Una religión a la que mi hija se había adherido, y cuyas normas, aplicaba con ahínco para ser la mejor trans, la más fiel, la que mejor observa las normas.

Por fin, lo entendí todo: una secta lo primero que hace es aislar al recluta:

Eliminar las relaciones de apoyo: por eso mi hija había empezado a odiarme y me acusaba de ser controladora y tóxica.

Eliminar los recuerdos y trasplantar otros nuevos más adecuados para la secta: por eso mi hija había olvidados su vida.

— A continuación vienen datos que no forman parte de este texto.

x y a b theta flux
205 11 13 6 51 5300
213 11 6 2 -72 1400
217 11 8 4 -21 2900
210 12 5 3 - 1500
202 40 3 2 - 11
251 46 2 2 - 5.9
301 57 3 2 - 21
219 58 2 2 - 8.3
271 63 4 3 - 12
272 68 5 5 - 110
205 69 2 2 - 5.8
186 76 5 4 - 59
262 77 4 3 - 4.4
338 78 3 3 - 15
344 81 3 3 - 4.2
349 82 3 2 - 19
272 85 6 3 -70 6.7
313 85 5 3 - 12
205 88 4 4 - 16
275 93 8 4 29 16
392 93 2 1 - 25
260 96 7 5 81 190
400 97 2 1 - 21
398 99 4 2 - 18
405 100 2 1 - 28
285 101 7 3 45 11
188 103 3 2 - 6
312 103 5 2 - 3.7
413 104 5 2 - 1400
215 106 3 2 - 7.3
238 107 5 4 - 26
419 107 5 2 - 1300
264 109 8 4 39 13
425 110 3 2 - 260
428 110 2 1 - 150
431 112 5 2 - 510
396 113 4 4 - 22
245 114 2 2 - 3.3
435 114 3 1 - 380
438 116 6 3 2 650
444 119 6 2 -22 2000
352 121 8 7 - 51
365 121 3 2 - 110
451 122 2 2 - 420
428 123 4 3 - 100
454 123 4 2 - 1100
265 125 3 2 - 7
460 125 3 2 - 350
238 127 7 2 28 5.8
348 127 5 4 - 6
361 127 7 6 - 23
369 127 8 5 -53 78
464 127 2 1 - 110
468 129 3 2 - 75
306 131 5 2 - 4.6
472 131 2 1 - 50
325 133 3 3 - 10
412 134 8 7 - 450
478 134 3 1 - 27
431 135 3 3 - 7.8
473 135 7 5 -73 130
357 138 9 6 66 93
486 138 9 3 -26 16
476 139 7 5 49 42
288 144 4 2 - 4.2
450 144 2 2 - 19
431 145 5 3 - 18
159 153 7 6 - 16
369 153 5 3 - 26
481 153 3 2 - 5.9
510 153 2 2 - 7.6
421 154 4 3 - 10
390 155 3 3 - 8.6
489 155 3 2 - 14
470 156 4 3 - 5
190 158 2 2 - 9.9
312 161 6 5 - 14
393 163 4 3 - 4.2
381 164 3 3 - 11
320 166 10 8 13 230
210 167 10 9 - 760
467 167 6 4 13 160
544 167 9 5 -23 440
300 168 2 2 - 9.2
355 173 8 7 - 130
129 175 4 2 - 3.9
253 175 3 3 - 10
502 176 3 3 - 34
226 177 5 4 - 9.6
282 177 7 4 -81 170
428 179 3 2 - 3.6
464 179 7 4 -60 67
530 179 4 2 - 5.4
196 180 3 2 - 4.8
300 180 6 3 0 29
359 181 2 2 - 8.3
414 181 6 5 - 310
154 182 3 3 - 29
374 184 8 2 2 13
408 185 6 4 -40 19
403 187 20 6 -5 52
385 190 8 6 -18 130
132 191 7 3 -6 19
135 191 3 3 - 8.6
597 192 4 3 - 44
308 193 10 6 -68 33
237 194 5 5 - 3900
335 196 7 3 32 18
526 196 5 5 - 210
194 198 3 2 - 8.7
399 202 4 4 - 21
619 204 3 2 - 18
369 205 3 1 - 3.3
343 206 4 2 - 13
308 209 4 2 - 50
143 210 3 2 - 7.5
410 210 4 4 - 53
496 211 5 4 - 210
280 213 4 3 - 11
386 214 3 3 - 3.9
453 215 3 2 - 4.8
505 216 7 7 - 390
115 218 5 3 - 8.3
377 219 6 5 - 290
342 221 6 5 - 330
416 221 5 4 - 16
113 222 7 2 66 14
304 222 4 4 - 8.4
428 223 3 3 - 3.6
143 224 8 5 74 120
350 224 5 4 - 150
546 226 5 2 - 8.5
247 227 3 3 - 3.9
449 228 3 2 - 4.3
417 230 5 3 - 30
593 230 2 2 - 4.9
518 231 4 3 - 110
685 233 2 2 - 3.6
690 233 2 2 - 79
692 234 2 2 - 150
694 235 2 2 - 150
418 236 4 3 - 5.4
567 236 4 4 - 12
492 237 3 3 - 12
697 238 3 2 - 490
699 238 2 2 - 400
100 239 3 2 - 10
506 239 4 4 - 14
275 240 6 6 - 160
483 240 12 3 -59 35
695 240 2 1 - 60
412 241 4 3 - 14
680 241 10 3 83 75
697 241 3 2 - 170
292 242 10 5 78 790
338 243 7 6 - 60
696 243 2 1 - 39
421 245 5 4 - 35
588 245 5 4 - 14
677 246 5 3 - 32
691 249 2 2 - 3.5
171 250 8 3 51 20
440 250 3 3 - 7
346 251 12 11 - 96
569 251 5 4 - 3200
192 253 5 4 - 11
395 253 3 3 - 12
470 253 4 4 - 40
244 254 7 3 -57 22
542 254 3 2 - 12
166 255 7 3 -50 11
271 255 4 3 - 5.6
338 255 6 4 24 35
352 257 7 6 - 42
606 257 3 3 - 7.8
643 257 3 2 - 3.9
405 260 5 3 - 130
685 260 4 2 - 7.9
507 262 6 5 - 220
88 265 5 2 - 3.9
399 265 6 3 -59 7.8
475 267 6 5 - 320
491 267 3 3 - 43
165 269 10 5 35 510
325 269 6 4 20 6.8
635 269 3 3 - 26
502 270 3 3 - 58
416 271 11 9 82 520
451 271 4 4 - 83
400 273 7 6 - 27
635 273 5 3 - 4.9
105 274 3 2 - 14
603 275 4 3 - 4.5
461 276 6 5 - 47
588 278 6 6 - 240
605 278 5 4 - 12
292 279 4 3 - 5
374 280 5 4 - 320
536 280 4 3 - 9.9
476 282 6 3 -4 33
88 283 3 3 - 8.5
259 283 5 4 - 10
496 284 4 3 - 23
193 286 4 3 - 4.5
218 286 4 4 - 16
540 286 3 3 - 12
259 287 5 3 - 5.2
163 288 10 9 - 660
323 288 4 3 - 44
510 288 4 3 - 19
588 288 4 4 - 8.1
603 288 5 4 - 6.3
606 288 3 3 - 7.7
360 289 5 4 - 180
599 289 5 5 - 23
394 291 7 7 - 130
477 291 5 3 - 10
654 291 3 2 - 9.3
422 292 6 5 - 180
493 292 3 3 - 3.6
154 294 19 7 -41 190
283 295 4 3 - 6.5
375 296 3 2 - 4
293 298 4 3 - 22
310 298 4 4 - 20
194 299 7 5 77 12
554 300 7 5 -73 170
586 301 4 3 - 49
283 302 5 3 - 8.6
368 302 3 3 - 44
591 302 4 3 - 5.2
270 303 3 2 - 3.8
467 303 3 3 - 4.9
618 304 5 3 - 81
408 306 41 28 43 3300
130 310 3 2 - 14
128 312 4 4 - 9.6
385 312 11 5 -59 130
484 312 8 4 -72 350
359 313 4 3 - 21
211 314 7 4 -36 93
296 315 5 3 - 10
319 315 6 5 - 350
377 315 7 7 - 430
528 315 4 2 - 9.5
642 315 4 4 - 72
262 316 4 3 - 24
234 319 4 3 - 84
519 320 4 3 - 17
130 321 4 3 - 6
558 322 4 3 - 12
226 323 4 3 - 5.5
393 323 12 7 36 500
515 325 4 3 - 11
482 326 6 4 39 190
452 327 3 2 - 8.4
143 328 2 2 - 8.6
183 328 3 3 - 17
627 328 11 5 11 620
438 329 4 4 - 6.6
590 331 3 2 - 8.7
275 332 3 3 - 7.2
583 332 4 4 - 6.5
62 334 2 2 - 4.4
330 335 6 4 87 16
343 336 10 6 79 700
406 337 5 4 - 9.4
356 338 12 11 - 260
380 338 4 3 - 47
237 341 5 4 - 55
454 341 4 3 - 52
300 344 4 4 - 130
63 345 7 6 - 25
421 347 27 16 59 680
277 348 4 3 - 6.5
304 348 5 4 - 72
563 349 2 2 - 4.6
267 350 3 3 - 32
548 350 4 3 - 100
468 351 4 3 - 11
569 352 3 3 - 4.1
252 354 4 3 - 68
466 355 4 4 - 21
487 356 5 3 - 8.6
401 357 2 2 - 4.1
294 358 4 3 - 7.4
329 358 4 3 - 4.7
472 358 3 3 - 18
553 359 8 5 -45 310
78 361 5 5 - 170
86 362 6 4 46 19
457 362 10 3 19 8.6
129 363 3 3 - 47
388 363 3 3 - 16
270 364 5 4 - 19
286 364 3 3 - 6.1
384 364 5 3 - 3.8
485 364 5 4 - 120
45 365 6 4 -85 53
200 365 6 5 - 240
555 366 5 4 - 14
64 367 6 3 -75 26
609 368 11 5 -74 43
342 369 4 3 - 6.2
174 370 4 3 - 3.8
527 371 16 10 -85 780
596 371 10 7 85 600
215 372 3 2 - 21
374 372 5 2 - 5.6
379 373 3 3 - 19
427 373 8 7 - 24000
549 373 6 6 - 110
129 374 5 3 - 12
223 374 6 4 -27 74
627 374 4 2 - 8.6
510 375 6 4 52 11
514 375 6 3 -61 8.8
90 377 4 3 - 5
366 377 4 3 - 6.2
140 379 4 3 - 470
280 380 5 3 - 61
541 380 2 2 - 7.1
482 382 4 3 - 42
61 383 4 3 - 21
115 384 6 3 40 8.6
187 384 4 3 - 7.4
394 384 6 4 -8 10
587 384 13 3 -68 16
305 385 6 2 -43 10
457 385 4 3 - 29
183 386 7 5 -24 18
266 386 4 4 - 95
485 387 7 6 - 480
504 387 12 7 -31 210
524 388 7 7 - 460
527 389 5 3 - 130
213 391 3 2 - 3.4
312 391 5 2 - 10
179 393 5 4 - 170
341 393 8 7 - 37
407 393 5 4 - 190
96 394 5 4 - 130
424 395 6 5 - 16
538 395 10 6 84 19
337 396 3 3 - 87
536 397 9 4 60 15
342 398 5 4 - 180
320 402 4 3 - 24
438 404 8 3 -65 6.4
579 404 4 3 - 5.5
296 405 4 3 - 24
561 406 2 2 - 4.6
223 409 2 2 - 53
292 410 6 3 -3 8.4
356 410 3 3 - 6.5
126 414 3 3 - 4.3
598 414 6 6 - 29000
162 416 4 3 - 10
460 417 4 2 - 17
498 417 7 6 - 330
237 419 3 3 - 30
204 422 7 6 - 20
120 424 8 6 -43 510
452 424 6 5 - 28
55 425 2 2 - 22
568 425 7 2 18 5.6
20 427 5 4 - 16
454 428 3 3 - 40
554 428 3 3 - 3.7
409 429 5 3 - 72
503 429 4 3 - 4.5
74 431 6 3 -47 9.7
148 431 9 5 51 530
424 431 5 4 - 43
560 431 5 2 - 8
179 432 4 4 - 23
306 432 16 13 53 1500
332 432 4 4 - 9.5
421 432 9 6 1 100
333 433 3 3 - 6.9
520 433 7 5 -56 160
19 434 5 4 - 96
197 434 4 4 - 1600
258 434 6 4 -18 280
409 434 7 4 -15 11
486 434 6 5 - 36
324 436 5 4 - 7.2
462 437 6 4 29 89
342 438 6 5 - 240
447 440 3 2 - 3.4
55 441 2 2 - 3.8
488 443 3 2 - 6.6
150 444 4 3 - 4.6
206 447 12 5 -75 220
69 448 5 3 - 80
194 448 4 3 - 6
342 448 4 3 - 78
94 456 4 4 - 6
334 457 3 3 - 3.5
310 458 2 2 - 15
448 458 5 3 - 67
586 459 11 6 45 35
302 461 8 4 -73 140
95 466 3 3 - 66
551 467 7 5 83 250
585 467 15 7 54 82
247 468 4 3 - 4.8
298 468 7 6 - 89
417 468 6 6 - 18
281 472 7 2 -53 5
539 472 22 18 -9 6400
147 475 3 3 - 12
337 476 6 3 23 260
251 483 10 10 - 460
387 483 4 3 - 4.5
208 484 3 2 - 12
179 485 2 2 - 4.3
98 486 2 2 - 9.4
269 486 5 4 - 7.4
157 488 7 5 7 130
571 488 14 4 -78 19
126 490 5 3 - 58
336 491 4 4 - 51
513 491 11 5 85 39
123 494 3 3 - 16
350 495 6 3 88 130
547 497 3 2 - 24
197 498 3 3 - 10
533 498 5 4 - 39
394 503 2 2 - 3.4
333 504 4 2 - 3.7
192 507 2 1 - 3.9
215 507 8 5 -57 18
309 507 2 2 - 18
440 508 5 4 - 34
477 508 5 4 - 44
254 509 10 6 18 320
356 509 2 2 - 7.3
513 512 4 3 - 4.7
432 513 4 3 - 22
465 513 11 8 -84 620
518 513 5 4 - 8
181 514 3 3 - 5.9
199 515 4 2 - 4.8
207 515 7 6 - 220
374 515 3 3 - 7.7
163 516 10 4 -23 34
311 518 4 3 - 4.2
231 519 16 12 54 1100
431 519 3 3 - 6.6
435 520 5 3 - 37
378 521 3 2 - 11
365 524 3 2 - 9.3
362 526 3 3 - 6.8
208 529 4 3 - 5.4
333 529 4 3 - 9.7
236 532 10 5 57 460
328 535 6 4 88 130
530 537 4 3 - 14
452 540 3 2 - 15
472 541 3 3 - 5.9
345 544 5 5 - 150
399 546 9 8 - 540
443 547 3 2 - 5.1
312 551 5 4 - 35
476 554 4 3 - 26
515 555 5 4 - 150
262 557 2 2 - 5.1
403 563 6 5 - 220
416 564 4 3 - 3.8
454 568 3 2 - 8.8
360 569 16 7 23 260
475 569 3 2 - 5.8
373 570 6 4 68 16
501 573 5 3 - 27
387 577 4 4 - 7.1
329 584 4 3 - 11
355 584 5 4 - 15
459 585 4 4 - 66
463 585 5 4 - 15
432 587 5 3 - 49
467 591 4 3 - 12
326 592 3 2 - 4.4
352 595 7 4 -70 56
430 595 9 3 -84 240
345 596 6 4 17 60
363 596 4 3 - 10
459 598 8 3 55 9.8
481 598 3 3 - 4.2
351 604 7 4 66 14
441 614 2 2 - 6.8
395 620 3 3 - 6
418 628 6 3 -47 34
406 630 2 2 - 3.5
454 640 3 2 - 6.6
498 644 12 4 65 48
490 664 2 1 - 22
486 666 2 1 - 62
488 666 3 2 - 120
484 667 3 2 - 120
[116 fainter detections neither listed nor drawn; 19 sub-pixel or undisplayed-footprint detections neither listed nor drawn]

Romper el hechizo es como querer apagar un bosque en llamas con un cubo de agua. Y sin embargo, tengo esperanzas porque la relación familiar ha mejorado y su integración, cada día, es más evidente. No obstante, queda mucho camino por recorrer para disolver la dependencia de la niña de la secta.
Hace un año oí una conversación de mi hija con una de sus tías, en la que le explicaba que los recuerdos se pueden cambiar. Ello me hizo preguntarme si habría subido de escalafón en su orden cuasi religiosa y ahora se encargaba de borrar recuerdos a nuevos reclutas.

Estrategias inagotables

Con horror, me lancé de cabeza a preparar una presentación de fotografías de las vidas de mis dos hijas. La excusa era el regalo de Reyes, el fondo, mensajes claros de amor aderezado con música bien escogida. Lloré mucho durante el mes que me llevó el trabajo, pero merecía la pena, aunque todavía que yo sepa se ha negado a verlo.
Aguardo, gestionando mi impaciencia, hasta el día en que más allá de las imágenes innegables, se encuentre consigo misma a través de su propia autobiografía gráfica. Dibujada, día a día, desde que cogió un lápiz entre sus manos en la guardería.

En especial, tendrá que aceptar como se veía a sí misma y como, a partir de un momento dado, reescribió su vida.

En este caso, se redibujó a sí misma.